Task objective: From the entries below, gather every line containing the string "sesuai".

Data supplied:
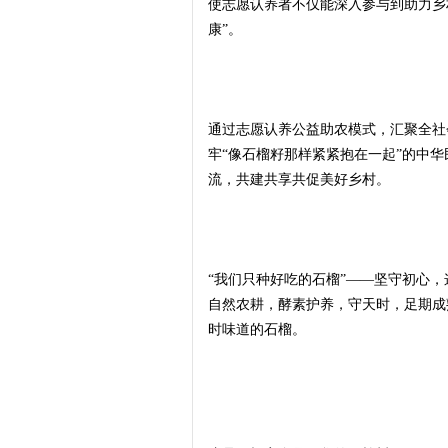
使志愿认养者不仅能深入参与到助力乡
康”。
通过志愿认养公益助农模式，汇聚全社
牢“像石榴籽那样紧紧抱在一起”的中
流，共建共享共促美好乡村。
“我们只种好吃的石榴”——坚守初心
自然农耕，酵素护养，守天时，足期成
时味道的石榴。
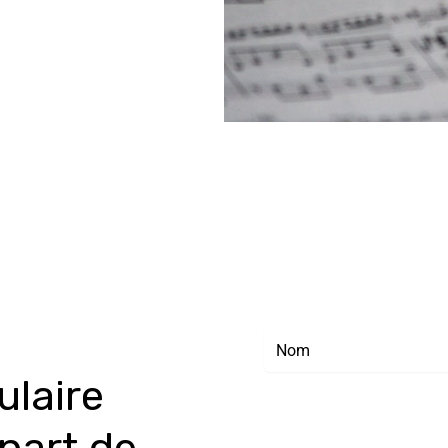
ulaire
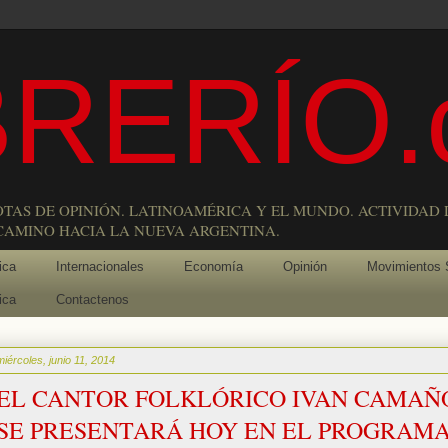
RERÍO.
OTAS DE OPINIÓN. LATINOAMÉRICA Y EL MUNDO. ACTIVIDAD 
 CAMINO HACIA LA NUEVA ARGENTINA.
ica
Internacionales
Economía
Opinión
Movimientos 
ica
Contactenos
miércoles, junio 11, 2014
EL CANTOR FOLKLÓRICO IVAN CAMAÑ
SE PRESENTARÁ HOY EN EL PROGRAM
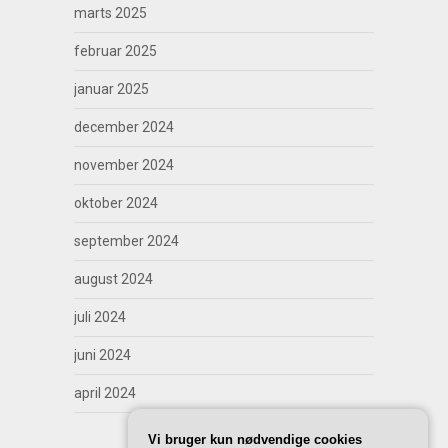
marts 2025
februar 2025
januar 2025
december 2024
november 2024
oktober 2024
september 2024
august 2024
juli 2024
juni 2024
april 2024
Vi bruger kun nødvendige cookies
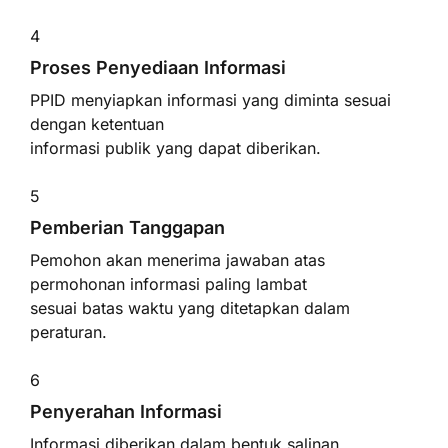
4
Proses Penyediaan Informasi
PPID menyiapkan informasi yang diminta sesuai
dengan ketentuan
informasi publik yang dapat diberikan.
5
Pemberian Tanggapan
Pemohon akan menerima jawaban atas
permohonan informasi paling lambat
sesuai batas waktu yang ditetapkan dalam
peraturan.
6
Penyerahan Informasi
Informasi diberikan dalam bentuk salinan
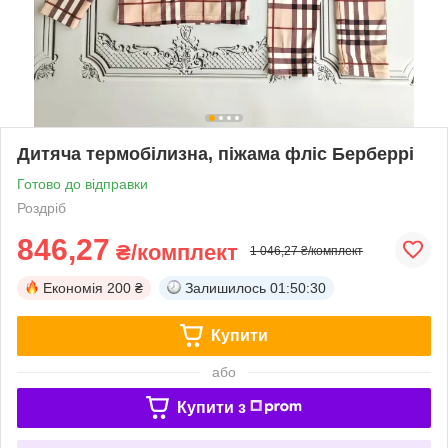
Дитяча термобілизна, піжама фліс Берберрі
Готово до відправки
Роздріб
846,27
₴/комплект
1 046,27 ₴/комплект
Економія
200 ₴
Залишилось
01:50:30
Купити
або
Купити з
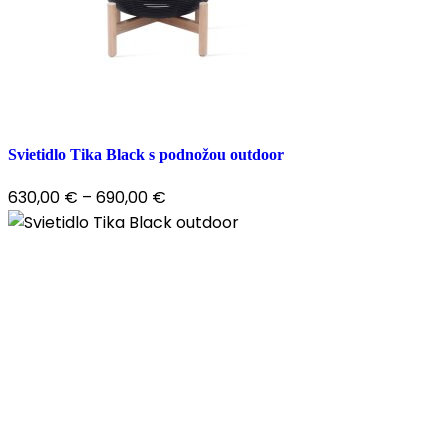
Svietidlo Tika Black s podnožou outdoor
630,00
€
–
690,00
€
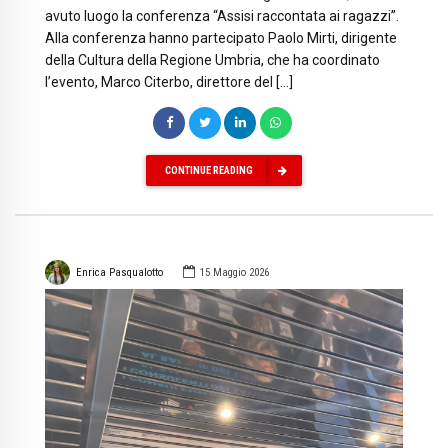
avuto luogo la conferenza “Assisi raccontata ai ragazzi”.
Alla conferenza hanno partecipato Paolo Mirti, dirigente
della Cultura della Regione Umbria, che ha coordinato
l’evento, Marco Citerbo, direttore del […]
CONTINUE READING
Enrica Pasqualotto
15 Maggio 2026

Solution to this exercise:
PPID menyiapkan informasi yang diminta sesuai
sesuai batas waktu yang ditetapkan dalam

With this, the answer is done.